- [Raw data]
**********
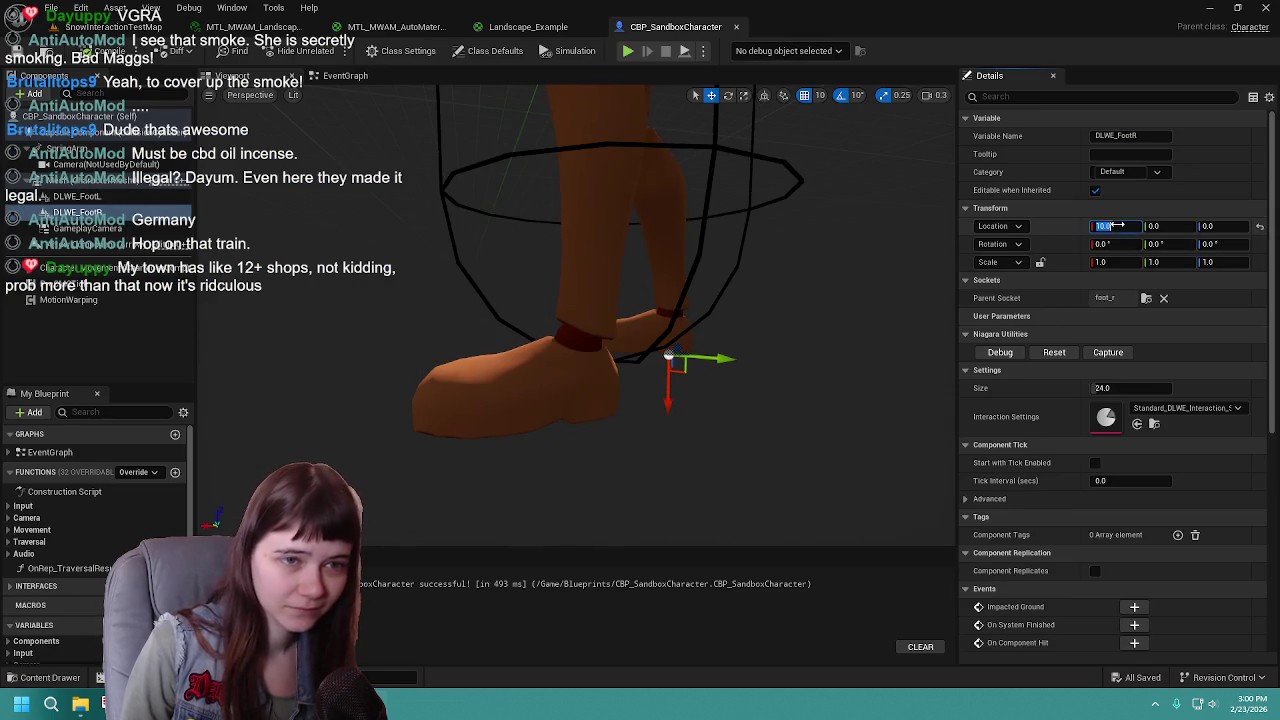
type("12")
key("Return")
**********
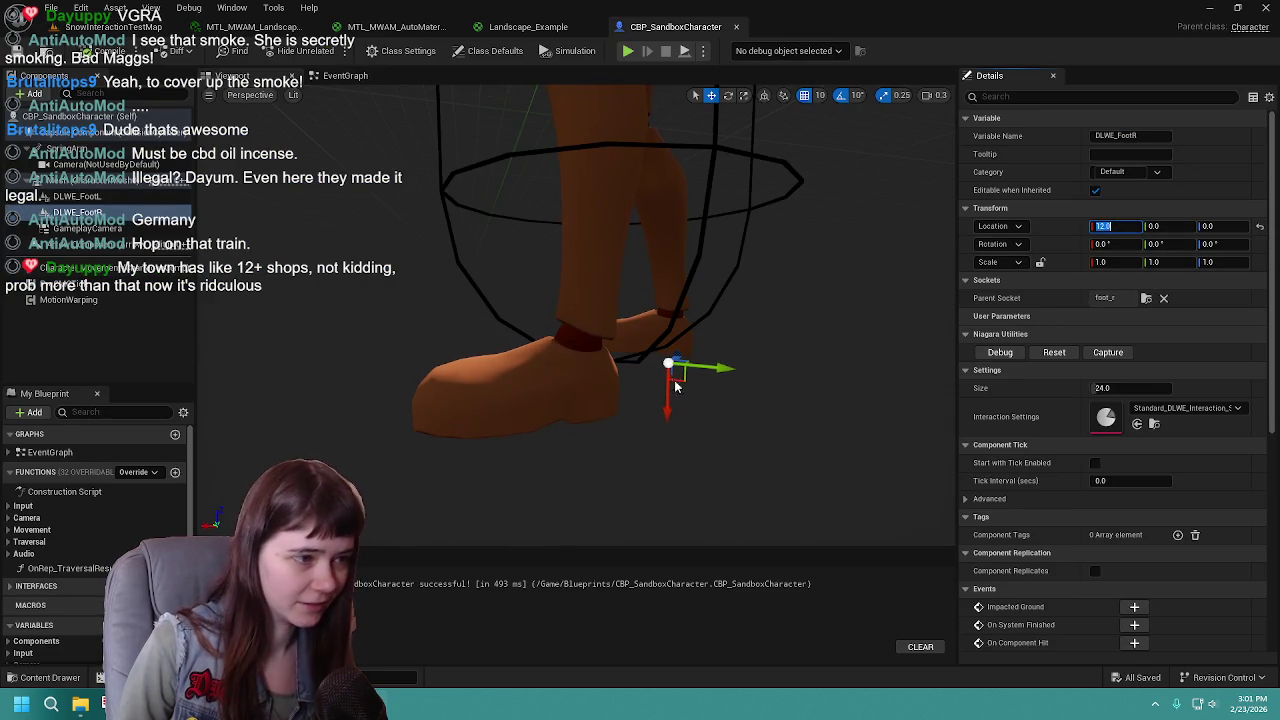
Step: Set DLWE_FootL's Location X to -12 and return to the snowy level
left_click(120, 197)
**********
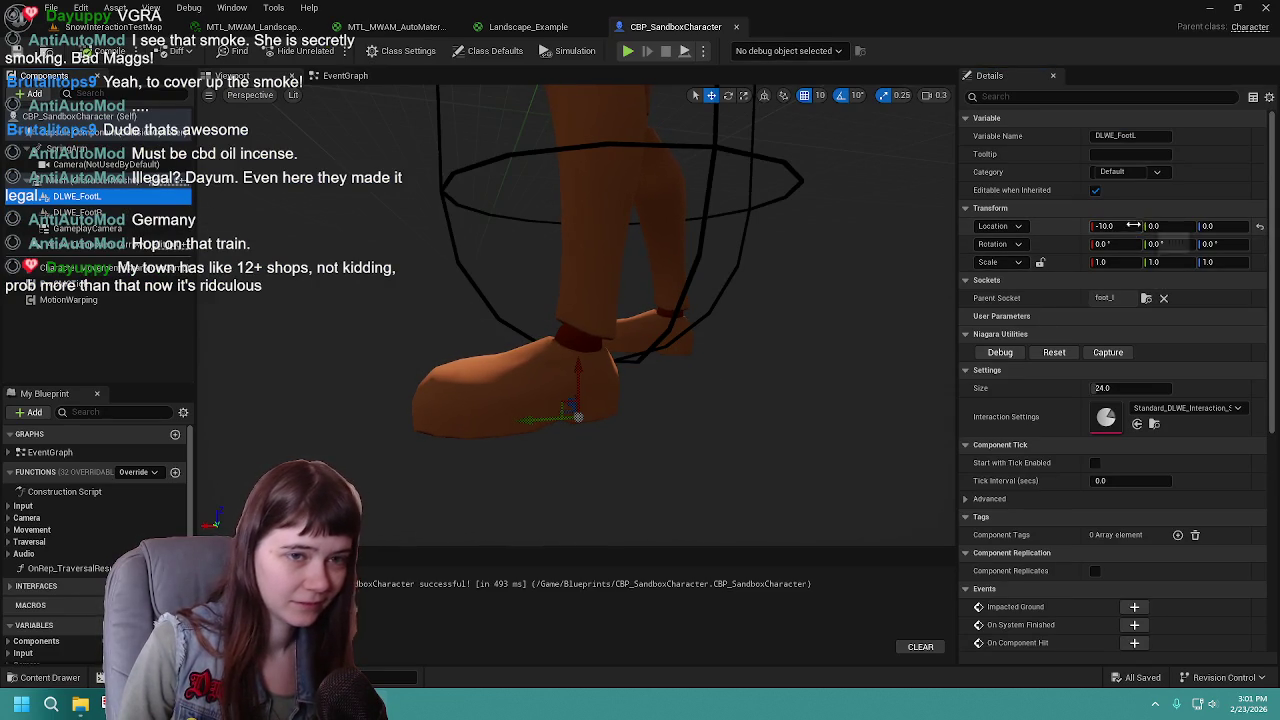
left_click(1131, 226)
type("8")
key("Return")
**********
- [Task directions] Nothing but the lines above from the one containing "Step: Set DLWE_FootL's" through the one containing "left_click(120, 197)" should appear in the answer, each repeated exactly.

- [Exercise output]
Step: Set DLWE_FootL's Location X to -12 and return to the snowy level
left_click(120, 197)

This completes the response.